Today's Daily Kos Research 2000 tracking poll has Obama leading McCain 50-43. All trackers are data from three days prior to posting, with the R2K numbers from today (yesterday's numbers in parentheses) and the other trackers from yesterday (previous day's data). LV=likely voter, RV=registered voter.
Obama McCain MoE +/- RV/LV
Research 2000: 50 (50) 43 (43) 3 LV
Reuters/Zogby: 48 (48) 45 (44) 2.8 LV
Rasmussen: 51 (50) 45 (46) 2 LV
Diageo/Hotline: 48 (49) 41 (42) 3.4 LV
Gallup: 52 (50) 42 (42) 2 RV See also the LV I and LV II numbers
On successive individual days in the R2K poll (different than the topline, which is a combined three day sample), Obama was up +6 Thurs, +7 Fri and +7 Sat. Today's polling will reflect the debate (all of the sample is post-debate).
With a few more days of data, we can better gauge where we are, though as of now, this looks to be a stable position. Obama has been at 50 or more since 9/29 (see top graph). Obama continues in the 48 to
50 51- 52 range [IBD/TIPP has too many undecideds], McCain in the 40-45 range. There has been little movement in fav/unfav.
Speaking of the debate, Gallup agrees that Obama 'won', although minds are usually not changed much by debates no matter who wins.
Americans who watched Wednesday’s third and final presidential debate say Barack Obama did a better job than John McCain by 56% to 30%. The public viewed Obama as the winner of all three debates.

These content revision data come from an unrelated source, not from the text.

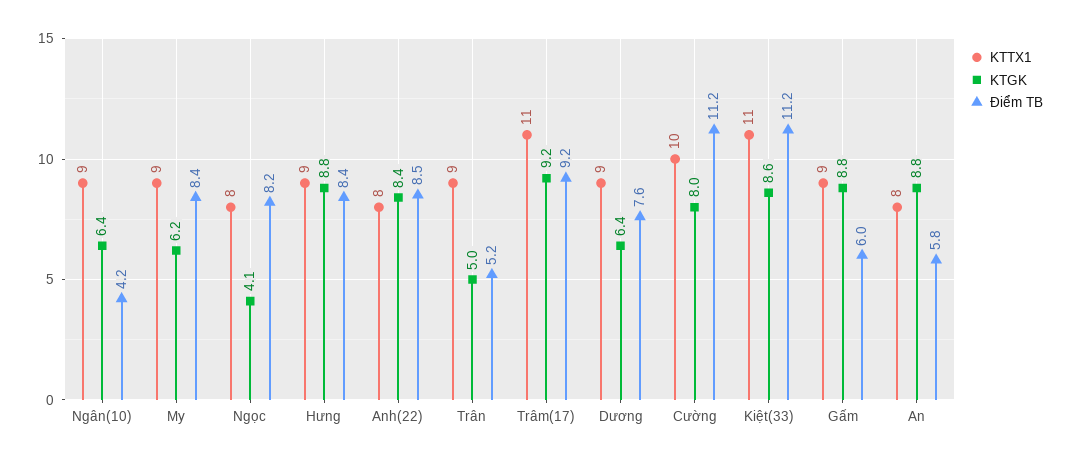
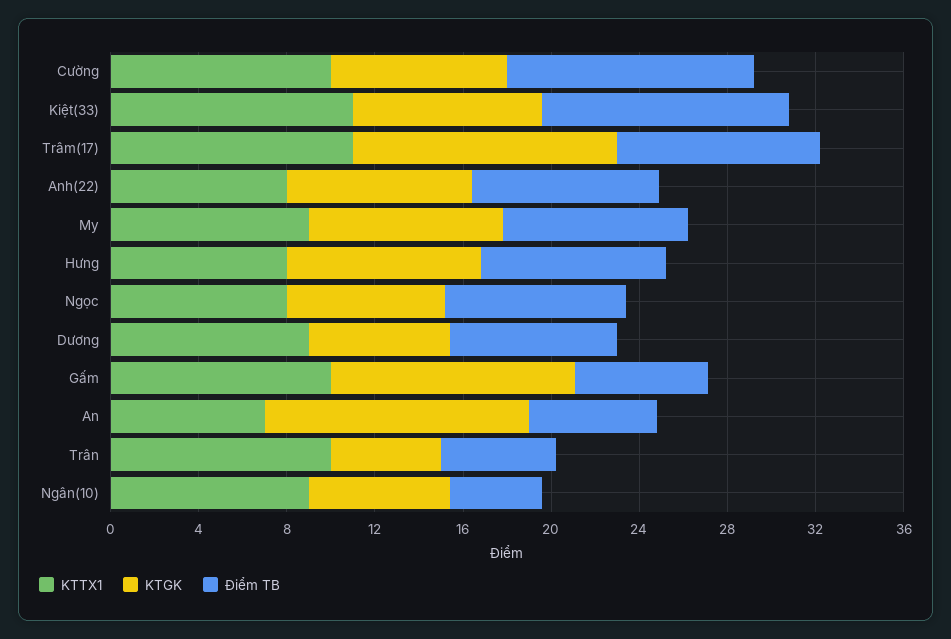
  {
    "KTTX1": {
      "Ngân(10)": 9,
      "My": 9,
      "Ngọc": 8,
-     "Hưng": 9,
+     "Hưng": 8,
      "Anh(22)": 8,
-     "Trân": 9,
+     "Trân": 10,
      "Trâm(17)": 11,
      "Dương": 9,
      "Cường": 10,
      "Kiệt(33)": 11,
-     "Gấm": 9,
+     "Gấm": 10,
-     "An": 8
+     "An": 7
    },
    "KTGK": {
      "Ngân(10)": 6.4,
-     "My": 6.2,
+     "My": 9,
-     "Ngọc": 4.1,
+     "Ngọc": 7,
      "Hưng": 8.8,
      "Anh(22)": 8.4,
      "Trân": 5,
-     "Trâm(17)": 9.2,
+     "Trâm(17)": 12,
      "Dương": 6.4,
      "Cường": 8,
      "Kiệt(33)": 8.6,
-     "Gấm": 8.8,
+     "Gấm": 11,
-     "An": 8.8
+     "An": 12
    },
    "Điểm TB": {
      "Ngân(10)": 4.2,
      "My": 8.4,
      "Ngọc": 8.2,
      "Hưng": 8.4,
      "Anh(22)": 8.5,
      "Trân": 5.2,
      "Trâm(17)": 9.2,
      "Dương": 7.6,
      "Cường": 11.2,
      "Kiệt(33)": 11.2,
      "Gấm": 6,
      "An": 5.8
    }
  }

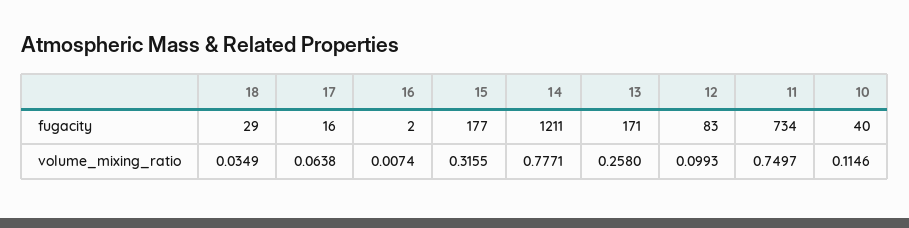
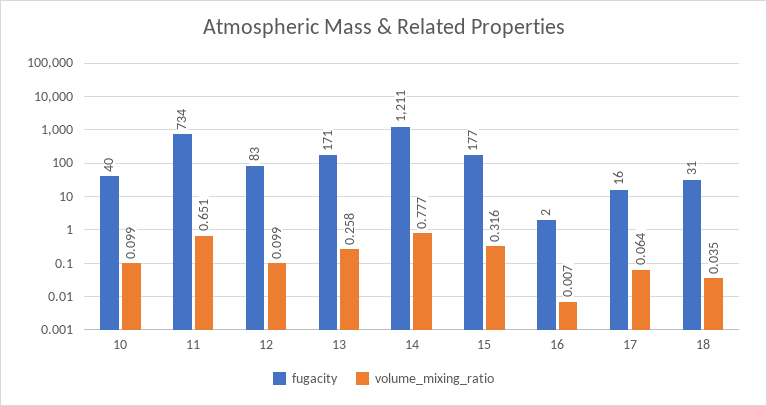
  {
    "fugacity": {
-     "18": 29,
+     "18": 31,
      "17": 16,
      "16": 2,
      "15": 177,
      "14": 1211,
      "13": 171,
      "12": 83,
      "11": 734,
      "10": 40
    },
    "volume_mixing_ratio": {
      "18": 0.0349,
      "17": 0.0638,
      "16": 0.0074,
      "15": 0.3155,
      "14": 0.7771,
      "13": 0.258,
      "12": 0.0993,
-     "11": 0.7497,
+     "11": 0.651,
-     "10": 0.1146
+     "10": 0.099
    }
  }

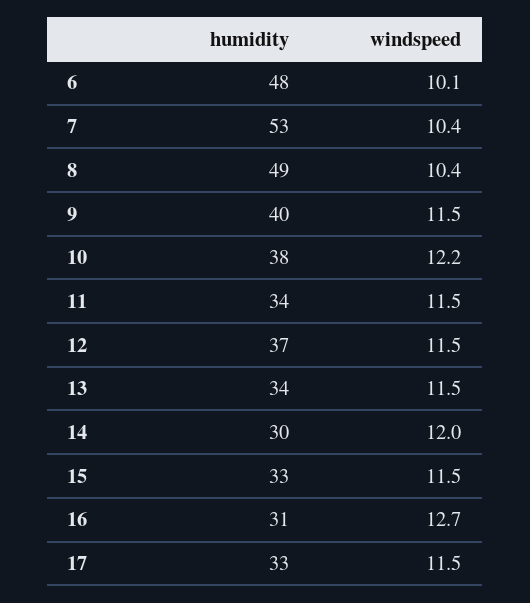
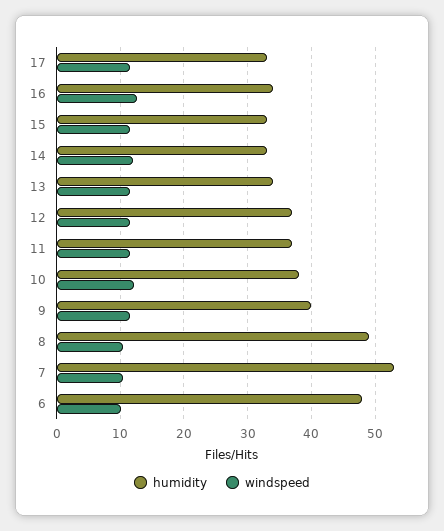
  {
    "humidity": {
      "6": 48,
      "7": 53,
      "8": 49,
      "9": 40,
      "10": 38,
-     "11": 34,
+     "11": 37,
      "12": 37,
      "13": 34,
-     "14": 30,
+     "14": 33,
      "15": 33,
-     "16": 31,
+     "16": 34,
      "17": 33
    },
    "windspeed": {
      "6": 10.1,
      "7": 10.4,
      "8": 10.4,
      "9": 11.5,
      "10": 12.2,
      "11": 11.5,
      "12": 11.5,
      "13": 11.5,
      "14": 12,
      "15": 11.5,
      "16": 12.7,
      "17": 11.5
    }
  }

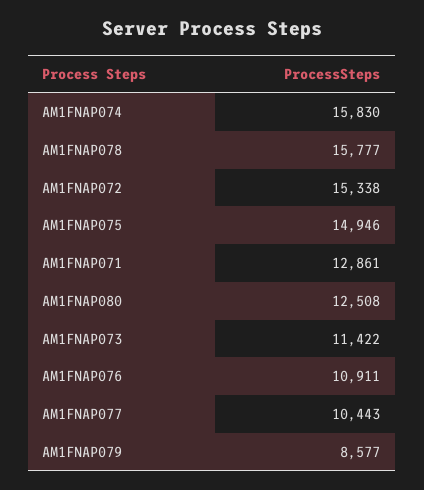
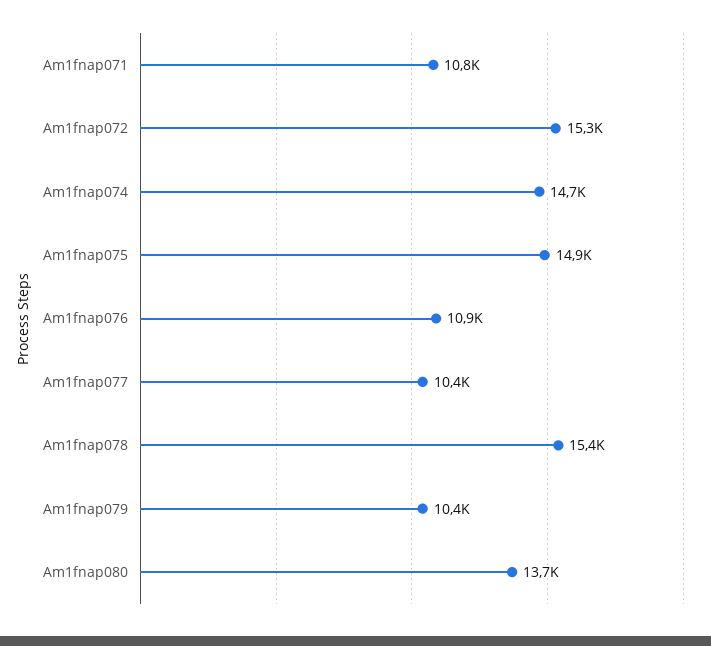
  {
-   "AM1FNAP074": 15830,
+   "AM1FNAP074": 14700,
-   "AM1FNAP078": 15777,
+   "AM1FNAP078": 15400,
    "AM1FNAP072": 15338,
    "AM1FNAP075": 14946,
-   "AM1FNAP071": 12861,
+   "AM1FNAP071": 10800,
-   "AM1FNAP080": 12508,
+   "AM1FNAP080": 13700,
-   "AM1FNAP073": 11422,
    "AM1FNAP076": 10911,
    "AM1FNAP077": 10443,
-   "AM1FNAP079": 8577
+   "AM1FNAP079": 10400
  }

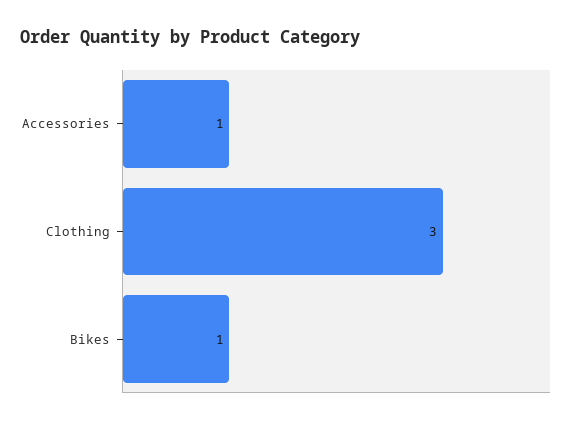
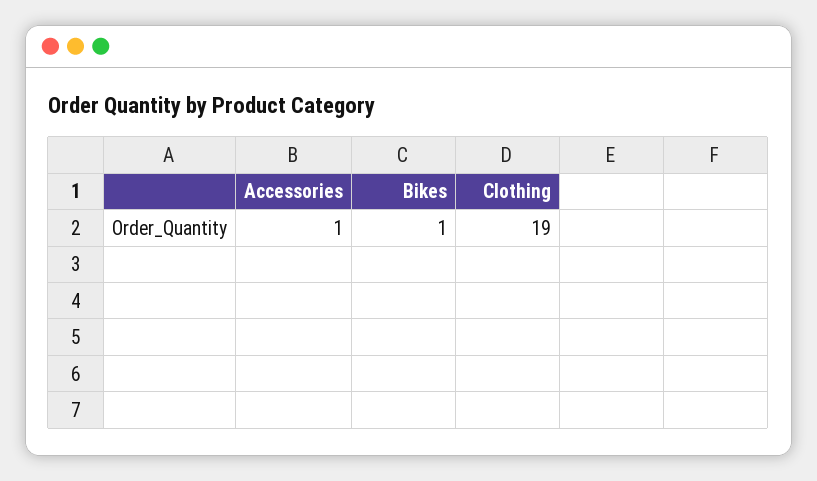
  {
    "Accessories": 1,
-   "Clothing": 3,
+   "Clothing": 19,
    "Bikes": 1
  }

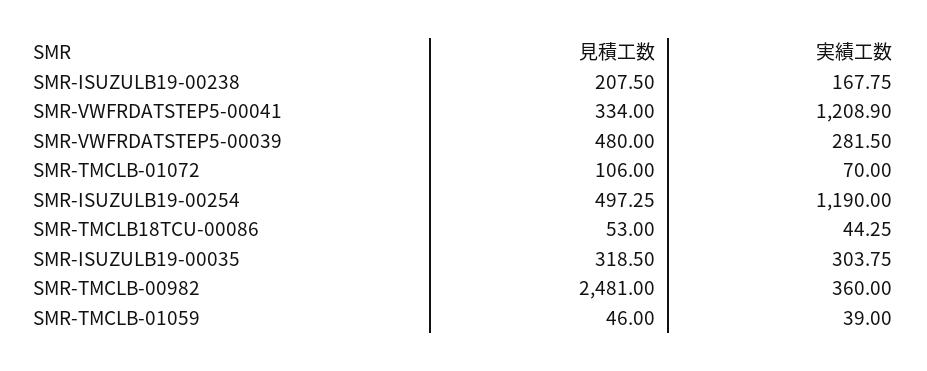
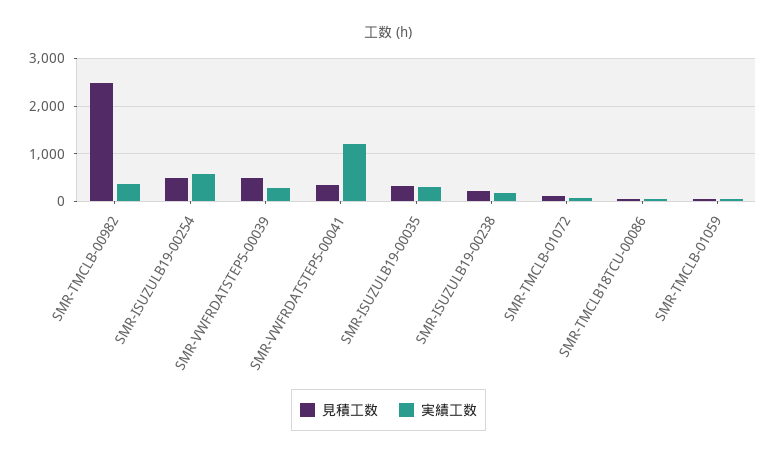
  {
    "見積工数": {
      "SMR-ISUZULB19-00238": 207.5,
      "SMR-VWFRDATSTEP5-00041": 334,
      "SMR-VWFRDATSTEP5-00039": 480,
      "SMR-TMCLB-01072": 106,
      "SMR-ISUZULB19-00254": 497.25,
      "SMR-TMCLB18TCU-00086": 53,
      "SMR-ISUZULB19-00035": 318.5,
      "SMR-TMCLB-00982": 2481,
      "SMR-TMCLB-01059": 46
    },
    "実績工数": {
      "SMR-ISUZULB19-00238": 167.75,
      "SMR-VWFRDATSTEP5-00041": 1208.9,
      "SMR-VWFRDATSTEP5-00039": 281.5,
      "SMR-TMCLB-01072": 70,
-     "SMR-ISUZULB19-00254": 1190,
+     "SMR-ISUZULB19-00254": 600,
      "SMR-TMCLB18TCU-00086": 44.25,
      "SMR-ISUZULB19-00035": 303.75,
      "SMR-TMCLB-00982": 360,
      "SMR-TMCLB-01059": 39
    }
  }

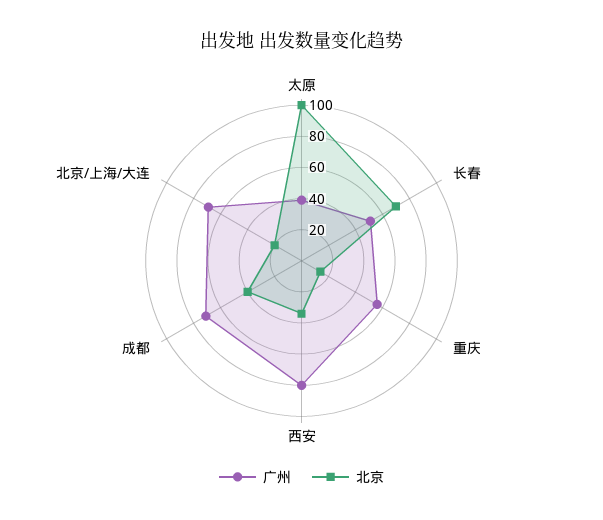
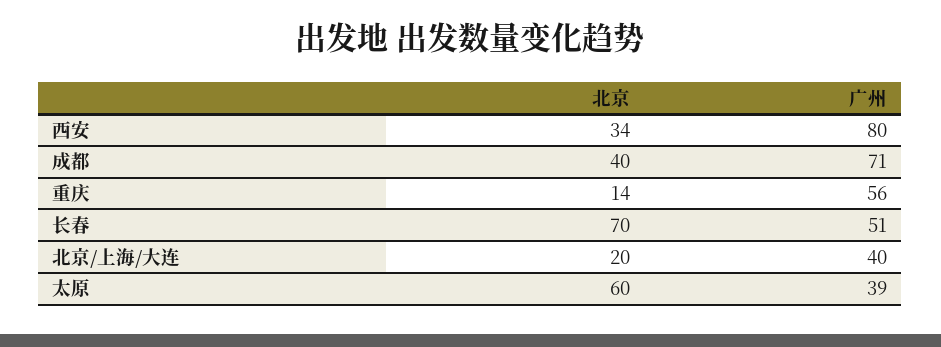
  {
    "广州": {
      "太原": 39,
      "长春": 51,
      "重庆": 56,
      "西安": 80,
      "成都": 71,
-     "北京/上海/大连": 70
+     "北京/上海/大连": 40
    },
    "北京": {
-     "太原": 100,
+     "太原": 60,
      "长春": 70,
      "重庆": 14,
      "西安": 34,
      "成都": 40,
      "北京/上海/大连": 20
    }
  }

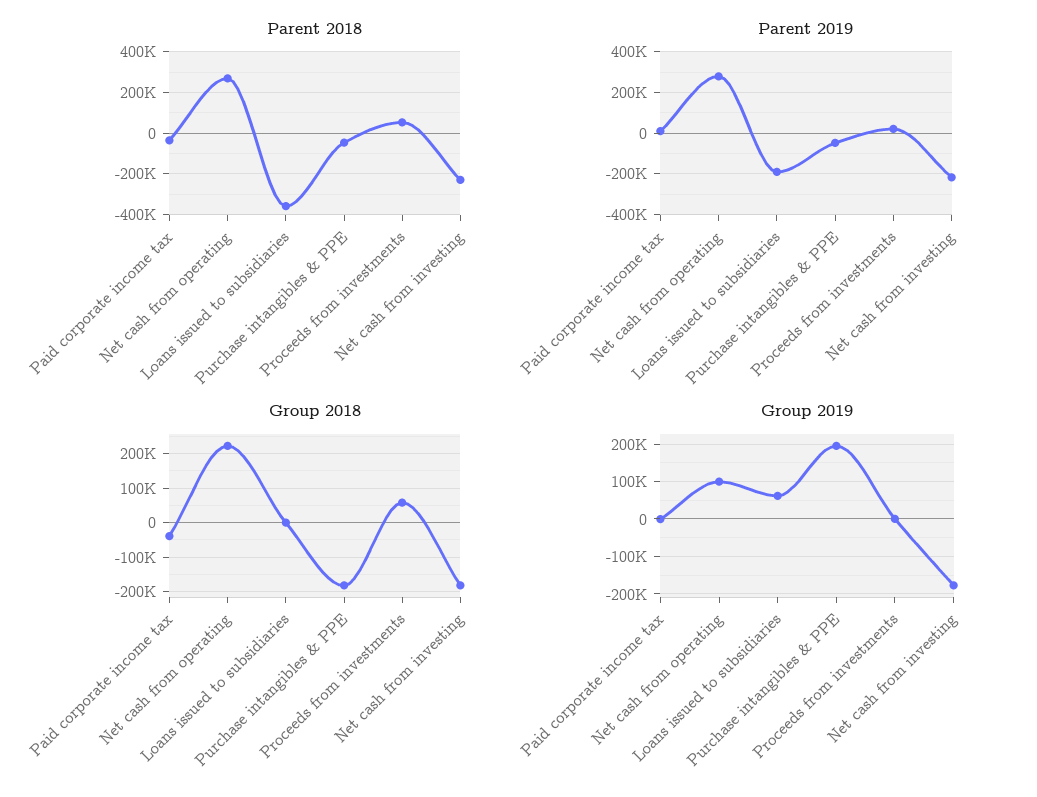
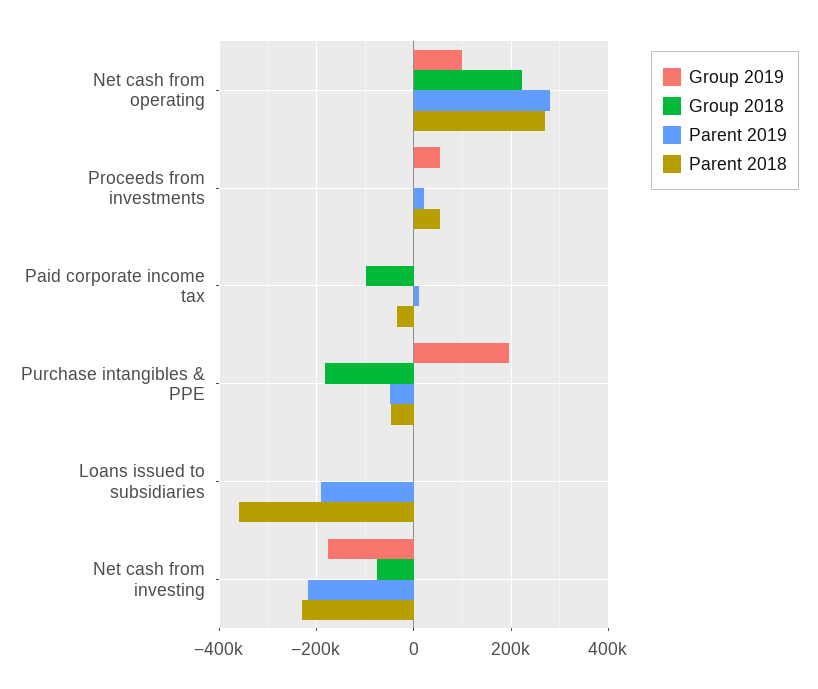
  {
    "Parent 2018": {
      "Paid corporate income tax": -40000,
      "Net cash from operating": 260000,
      "Loans issued to subsidiaries": -360000,
      "Purchase intangibles & PPE": -40000,
      "Proceeds from investments": 60000,
      "Net cash from investing": -220000
    },
    "Parent 2019": {
      "Paid corporate income tax": 20000,
      "Net cash from operating": 280000,
      "Loans issued to subsidiaries": -200000,
      "Purchase intangibles & PPE": -40000,
      "Proceeds from investments": 20000,
      "Net cash from investing": -220000
    },
    "Group 2018": {
-     "Paid corporate income tax": -40000,
+     "Paid corporate income tax": -100000,
      "Net cash from operating": 220000,
      "Loans issued to subsidiaries": 0,
      "Purchase intangibles & PPE": -180000,
-     "Proceeds from investments": 60000,
+     "Proceeds from investments": 0,
-     "Net cash from investing": -180000
+     "Net cash from investing": -80000
    },
    "Group 2019": {
      "Paid corporate income tax": 0,
      "Net cash from operating": 100000,
-     "Loans issued to subsidiaries": 60000,
+     "Loans issued to subsidiaries": 0,
      "Purchase intangibles & PPE": 200000,
-     "Proceeds from investments": 0,
+     "Proceeds from investments": 60000,
      "Net cash from investing": -180000
    }
  }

Despite doing well with the public in every poll, Obama's lead shrunk from +11 to +7 over two days (now stable) in the R2K poll. We've been speculating about the 'why' for a few days, though the tightening isn't seen in all the trackers, so the 'what' isn't clearly established. When we zoom in to Sep-Oct (the graph is the trackers only as of last night), what we get with pollster.com is this:
Obama's eight-point lead among registered voters is similar to his margin among this group over the last several days.
These figures reflect a remarkably stable race in which Obama has enjoyed a four-to-eight point advantage for twenty-three straight days. McCain has not been up by even a single point in over a month (see trends).
Obama now leads LVs by 7%; one week ago, in the survey completed 10/10, his lead was 10%. While Obama's margins among Indies and Dems are nearly identical to last week, McCain's advantage among GOPers has jumped 10%.
Of interest is this graph of R2K internals, looking at how each candidate does with his own party, and showing data similar to Hotline.
McCain's improvement appears to be driven by base voters coming home to the GOP. Obama's 87-88 with Democrats has been steady. For comparison purposes (scroll down), Bush got 93% of Republicans and Kerry got 89% of Democrats while splitting independents in 2004, an era where the party ID was equivalent.
In looking at independents over the last week, we see a couple of points of movement.
In 2004, Kerry and Bush split independents 49-48 according to exit polls. Given the larger size of the D base this year, if the candidates do equally well with partisans, splitting the independents should lead to an Obama win. Winning them means a bigger win.
Added: emptywheel asked about Latinos. Obama's numbers have not changed. However, the 10% undecideds are now down to 2, mostly going to McCain. these may be conservative votes coming home.
Since we have a high Latino weighting, this may have played a factor. H/t emptywheel for asking the question.